- Born: 29 November 1954
- Died: 14 September 2025 (aged 70)
- Citizenship: South African
- Occupations: Political scientist, Social Scientist, Academic

Academic background
- Alma mater: Aberystwyth University

Academic work
- Discipline: International relations, Security studies, African politics
- Institutions: University of Pretoria

= Maxi Schoeman =

South African political scientist (1954–2025)

Maxi Schoeman (29 November 1954 – 14 September 2025) was a South African political scientist and a scholar of African international relations, peace and security studies. She held senior academic and leadership roles at the University of Pretoria and was recognised for her work on South African foreign policy, African security, feminist international relations, and peacebuilding.

==Education==
Maxi Schoeman was born on 29 November 1954. She earned her doctorate at Aberystwyth University, Wales.

==Academic career==
After completing her doctorate at Aberystwyth University, Schoeman returned to South Africa and joined the University of Pretoria (UP) in 2000, where she worked as a researcher and professor. From 2000 to 2019, she served as Head of the Department of Political Sciences and later as Deputy Dean of Postgraduate Studies in the Faculty of Humanities.
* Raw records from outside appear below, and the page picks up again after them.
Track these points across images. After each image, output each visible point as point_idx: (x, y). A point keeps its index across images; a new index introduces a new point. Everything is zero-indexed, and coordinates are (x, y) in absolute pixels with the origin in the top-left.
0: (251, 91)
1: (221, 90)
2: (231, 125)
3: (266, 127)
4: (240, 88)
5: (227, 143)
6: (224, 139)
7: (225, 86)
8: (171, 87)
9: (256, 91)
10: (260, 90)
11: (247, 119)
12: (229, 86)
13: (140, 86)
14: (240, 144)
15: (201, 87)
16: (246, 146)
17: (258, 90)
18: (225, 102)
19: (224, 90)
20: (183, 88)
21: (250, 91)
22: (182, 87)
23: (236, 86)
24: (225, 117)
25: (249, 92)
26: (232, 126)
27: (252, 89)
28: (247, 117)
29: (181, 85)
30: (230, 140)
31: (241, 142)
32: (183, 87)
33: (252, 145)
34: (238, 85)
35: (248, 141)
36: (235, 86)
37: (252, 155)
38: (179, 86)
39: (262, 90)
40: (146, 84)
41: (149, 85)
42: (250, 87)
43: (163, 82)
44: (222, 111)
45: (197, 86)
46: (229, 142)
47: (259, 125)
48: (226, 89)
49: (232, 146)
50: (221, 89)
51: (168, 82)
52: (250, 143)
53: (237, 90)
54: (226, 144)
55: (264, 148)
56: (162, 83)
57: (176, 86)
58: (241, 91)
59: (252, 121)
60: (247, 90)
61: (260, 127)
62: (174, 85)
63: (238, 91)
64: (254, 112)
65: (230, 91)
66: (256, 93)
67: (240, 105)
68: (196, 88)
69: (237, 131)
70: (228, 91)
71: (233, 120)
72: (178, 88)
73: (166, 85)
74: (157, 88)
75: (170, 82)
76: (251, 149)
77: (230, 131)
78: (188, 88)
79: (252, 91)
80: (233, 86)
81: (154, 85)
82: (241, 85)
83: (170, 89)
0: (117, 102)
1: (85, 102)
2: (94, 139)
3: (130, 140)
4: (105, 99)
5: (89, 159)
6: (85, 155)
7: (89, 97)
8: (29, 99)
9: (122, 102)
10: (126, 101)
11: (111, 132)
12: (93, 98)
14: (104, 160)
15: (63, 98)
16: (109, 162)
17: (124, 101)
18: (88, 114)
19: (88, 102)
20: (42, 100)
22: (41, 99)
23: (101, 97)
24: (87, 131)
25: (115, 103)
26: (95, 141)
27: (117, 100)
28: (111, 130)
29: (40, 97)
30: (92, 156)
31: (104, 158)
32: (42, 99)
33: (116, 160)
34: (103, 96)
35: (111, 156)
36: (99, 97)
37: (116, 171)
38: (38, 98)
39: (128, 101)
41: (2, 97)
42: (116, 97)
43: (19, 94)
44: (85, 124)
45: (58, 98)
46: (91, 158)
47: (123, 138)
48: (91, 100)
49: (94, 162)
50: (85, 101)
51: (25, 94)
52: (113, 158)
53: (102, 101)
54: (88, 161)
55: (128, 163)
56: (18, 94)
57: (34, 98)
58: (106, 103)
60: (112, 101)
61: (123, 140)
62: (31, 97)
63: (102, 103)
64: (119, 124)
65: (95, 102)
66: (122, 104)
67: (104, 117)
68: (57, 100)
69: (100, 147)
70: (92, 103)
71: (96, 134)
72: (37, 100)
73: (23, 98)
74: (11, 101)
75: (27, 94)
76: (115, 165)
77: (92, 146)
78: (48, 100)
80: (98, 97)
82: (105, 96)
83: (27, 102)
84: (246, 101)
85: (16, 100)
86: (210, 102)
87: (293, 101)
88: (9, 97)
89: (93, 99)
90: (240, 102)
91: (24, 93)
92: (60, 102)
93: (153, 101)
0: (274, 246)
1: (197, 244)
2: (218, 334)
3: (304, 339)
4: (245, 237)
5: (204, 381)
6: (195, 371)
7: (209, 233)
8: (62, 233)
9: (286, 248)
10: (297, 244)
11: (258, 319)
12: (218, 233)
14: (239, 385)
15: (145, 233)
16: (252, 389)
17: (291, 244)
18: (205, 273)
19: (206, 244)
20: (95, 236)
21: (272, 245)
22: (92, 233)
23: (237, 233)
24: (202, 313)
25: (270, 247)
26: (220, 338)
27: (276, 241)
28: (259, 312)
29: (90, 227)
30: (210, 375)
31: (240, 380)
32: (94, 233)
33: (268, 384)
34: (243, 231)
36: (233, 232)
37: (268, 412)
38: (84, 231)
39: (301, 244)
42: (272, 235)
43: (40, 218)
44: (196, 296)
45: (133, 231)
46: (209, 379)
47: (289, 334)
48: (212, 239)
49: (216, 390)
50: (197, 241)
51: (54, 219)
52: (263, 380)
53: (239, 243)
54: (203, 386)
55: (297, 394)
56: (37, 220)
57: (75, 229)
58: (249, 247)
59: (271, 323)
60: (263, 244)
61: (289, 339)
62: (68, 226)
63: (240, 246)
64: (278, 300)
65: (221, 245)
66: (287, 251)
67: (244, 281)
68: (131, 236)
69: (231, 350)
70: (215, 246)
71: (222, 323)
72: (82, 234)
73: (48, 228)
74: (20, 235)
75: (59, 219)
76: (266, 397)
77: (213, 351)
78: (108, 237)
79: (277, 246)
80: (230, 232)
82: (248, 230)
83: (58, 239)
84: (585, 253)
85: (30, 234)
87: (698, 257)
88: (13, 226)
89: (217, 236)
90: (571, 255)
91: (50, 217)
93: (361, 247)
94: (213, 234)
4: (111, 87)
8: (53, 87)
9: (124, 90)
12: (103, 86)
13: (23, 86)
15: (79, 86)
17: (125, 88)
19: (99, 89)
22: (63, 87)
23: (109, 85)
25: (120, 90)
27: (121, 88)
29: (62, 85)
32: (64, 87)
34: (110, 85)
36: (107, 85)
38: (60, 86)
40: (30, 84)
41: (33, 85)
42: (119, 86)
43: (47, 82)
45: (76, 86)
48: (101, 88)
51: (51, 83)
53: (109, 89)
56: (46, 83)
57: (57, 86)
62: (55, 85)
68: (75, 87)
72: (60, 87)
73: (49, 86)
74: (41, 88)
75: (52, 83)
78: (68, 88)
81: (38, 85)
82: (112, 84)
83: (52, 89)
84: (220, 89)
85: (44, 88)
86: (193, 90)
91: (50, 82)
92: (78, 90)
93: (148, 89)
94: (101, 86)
Schoeman's scholarship covered African peace and security, South African foreign policy, feminist approaches to international relations, African political economy, and human security. She also worked with institutions such as the African Leadership Centre, contributing to the establishment of a joint PhD awarding programme between King’s College London and the University of Pretoria. She contributed to research on the preservation and sustainability of world's oceans through her work with Institute for Security Studies (ISS). Dr. Ruth Murambadoro described her as “a great teacher of both life and practice”.

Schoeman co-edited The Texture of Dissent: Defiant Public Intellectuals in South Africa with Narnia Bohler-Muller, Vasu Reddy, Gregory Houston, and Heather Thuynsma. In African Studies Review, Alex Lichtenstein described it as a collection of 74 critical biographies of South African public intellectuals shaped by apartheid, post-apartheid inequality, and struggles for social change, while noting that the editors' definition of the “public intellectual” potentially underplays “class, gender, and other crosscutting categories of analysis.

==Death==
Schoeman died on 14 September 2025 at the age of 70.

==Selected publications==
- Reddy, V.; Bohler-Muller, N.; Houston, G.; Schoeman, M.; Thuynsma, H., eds. (2022). The Texture of Dissent: Defiant Public Intellectuals in South Africa. Cape Town: BestRed. ISBN 978-1-928246-57-2.
- Schoeman, M. (2010). South African Female Peacekeepers on Mission in Africa: Progress, Challenges and Policy Options for Increased Participation. Uppsala: Nordiska Afrikainstitutet.ISBN 978-91-7106-664-0.